STATED EXERCISE: Starting at the line that contains "collection date: 1941-06-04" and ending at the line that contains "genus: Dalbergia", change "collectors" to "collected by" and give back only those lines, with everything else left unchanged.

— Start of EXCERPTED DATA —

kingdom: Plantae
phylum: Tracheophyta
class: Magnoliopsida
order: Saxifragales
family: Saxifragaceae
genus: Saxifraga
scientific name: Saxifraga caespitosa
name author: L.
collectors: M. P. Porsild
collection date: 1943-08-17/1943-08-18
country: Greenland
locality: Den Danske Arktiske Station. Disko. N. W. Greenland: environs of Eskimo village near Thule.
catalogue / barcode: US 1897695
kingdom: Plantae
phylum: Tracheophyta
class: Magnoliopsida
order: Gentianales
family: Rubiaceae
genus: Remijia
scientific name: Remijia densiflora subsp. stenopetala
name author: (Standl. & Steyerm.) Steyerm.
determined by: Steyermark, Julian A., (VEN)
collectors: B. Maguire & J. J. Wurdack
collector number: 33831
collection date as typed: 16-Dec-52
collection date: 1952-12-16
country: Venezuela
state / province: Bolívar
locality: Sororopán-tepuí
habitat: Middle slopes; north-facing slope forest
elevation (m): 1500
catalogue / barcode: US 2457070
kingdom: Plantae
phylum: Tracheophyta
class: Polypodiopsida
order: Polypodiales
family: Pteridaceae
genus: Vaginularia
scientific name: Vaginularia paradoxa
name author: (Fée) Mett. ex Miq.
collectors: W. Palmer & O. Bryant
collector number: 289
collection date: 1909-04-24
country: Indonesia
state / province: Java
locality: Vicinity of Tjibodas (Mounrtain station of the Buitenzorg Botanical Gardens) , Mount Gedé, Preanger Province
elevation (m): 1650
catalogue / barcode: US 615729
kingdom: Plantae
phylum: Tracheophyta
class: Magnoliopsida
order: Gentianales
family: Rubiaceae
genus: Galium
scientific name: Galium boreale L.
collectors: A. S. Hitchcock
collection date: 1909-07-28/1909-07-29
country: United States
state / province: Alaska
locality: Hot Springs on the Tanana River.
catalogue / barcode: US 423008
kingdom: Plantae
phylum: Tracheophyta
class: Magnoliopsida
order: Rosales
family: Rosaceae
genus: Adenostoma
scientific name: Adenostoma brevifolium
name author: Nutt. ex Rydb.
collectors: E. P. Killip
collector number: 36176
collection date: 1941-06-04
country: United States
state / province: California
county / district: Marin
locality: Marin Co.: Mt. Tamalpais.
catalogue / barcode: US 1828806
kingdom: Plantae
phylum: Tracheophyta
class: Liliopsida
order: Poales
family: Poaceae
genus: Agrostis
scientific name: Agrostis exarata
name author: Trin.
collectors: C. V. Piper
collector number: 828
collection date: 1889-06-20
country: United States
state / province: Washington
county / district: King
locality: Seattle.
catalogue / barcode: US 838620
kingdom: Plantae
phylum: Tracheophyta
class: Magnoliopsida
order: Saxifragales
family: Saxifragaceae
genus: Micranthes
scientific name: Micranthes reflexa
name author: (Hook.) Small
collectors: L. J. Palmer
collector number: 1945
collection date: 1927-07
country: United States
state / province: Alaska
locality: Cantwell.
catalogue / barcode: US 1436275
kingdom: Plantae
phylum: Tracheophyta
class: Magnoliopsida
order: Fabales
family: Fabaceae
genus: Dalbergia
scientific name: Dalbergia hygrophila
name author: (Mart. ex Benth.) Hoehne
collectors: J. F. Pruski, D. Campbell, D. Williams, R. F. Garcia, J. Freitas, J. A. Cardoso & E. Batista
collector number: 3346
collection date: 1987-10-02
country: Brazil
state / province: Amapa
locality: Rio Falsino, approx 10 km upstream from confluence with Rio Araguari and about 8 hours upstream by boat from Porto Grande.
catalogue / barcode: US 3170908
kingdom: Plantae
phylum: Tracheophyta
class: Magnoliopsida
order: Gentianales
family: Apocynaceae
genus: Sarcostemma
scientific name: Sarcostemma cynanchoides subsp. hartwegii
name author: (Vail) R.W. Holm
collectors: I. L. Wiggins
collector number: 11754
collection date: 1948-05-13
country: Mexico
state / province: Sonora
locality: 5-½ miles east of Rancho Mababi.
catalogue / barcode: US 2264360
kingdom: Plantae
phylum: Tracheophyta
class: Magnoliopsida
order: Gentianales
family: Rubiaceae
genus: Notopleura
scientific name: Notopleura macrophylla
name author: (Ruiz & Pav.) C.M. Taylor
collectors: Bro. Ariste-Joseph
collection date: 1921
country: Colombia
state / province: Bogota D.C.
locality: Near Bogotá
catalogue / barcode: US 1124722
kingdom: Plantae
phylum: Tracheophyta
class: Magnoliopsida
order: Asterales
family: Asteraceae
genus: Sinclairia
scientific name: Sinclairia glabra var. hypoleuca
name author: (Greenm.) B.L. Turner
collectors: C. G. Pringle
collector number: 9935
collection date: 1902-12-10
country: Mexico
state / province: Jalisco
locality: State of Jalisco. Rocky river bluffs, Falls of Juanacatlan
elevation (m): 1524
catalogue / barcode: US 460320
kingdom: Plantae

— End of EXCERPTED DATA —

TASK OUTPUT:
collection date: 1941-06-04
country: United States
state / province: California
county / district: Marin
locality: Marin Co.: Mt. Tamalpais.
catalogue / barcode: US 1828806
kingdom: Plantae
phylum: Tracheophyta
class: Liliopsida
order: Poales
family: Poaceae
genus: Agrostis
scientific name: Agrostis exarata
name author: Trin.
collected by: C. V. Piper
collector number: 828
collection date: 1889-06-20
country: United States
state / province: Washington
county / district: King
locality: Seattle.
catalogue / barcode: US 838620
kingdom: Plantae
phylum: Tracheophyta
class: Magnoliopsida
order: Saxifragales
family: Saxifragaceae
genus: Micranthes
scientific name: Micranthes reflexa
name author: (Hook.) Small
collected by: L. J. Palmer
collector number: 1945
collection date: 1927-07
country: United States
state / province: Alaska
locality: Cantwell.
catalogue / barcode: US 1436275
kingdom: Plantae
phylum: Tracheophyta
class: Magnoliopsida
order: Fabales
family: Fabaceae
genus: Dalbergia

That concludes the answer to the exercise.